EXERCISE OBJECTIVE: Return every entry below exactly as written, minus the pictures.

Data items:
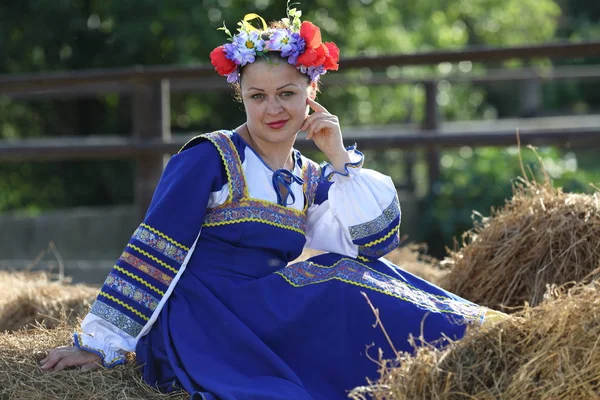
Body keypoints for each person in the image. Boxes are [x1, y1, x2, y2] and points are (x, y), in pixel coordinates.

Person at [40, 6, 502, 399]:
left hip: (265, 308)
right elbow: (154, 251)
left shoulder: (308, 174)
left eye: (287, 94)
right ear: (239, 95)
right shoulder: (209, 157)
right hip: (207, 317)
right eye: (257, 96)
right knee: (335, 281)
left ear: (311, 94)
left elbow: (375, 243)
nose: (272, 109)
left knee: (363, 273)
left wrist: (339, 158)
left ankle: (488, 338)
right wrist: (100, 343)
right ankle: (476, 345)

TASK RESULT:
Body keypoints for each person in the image. Boxes are [x1, y1, x2, y2] and points are (x, y), in pixel coordinates.

Person at [40, 6, 502, 399]:
left hip: (265, 308)
right elbow: (154, 251)
left shoulder: (308, 174)
left eye: (287, 94)
right ear: (239, 95)
right shoulder: (209, 157)
right hip: (207, 317)
right eye: (257, 96)
right knee: (335, 281)
left ear: (311, 94)
left elbow: (375, 243)
nose: (272, 109)
left knee: (363, 273)
left wrist: (339, 158)
left ankle: (488, 338)
right wrist: (100, 343)
right ankle: (476, 345)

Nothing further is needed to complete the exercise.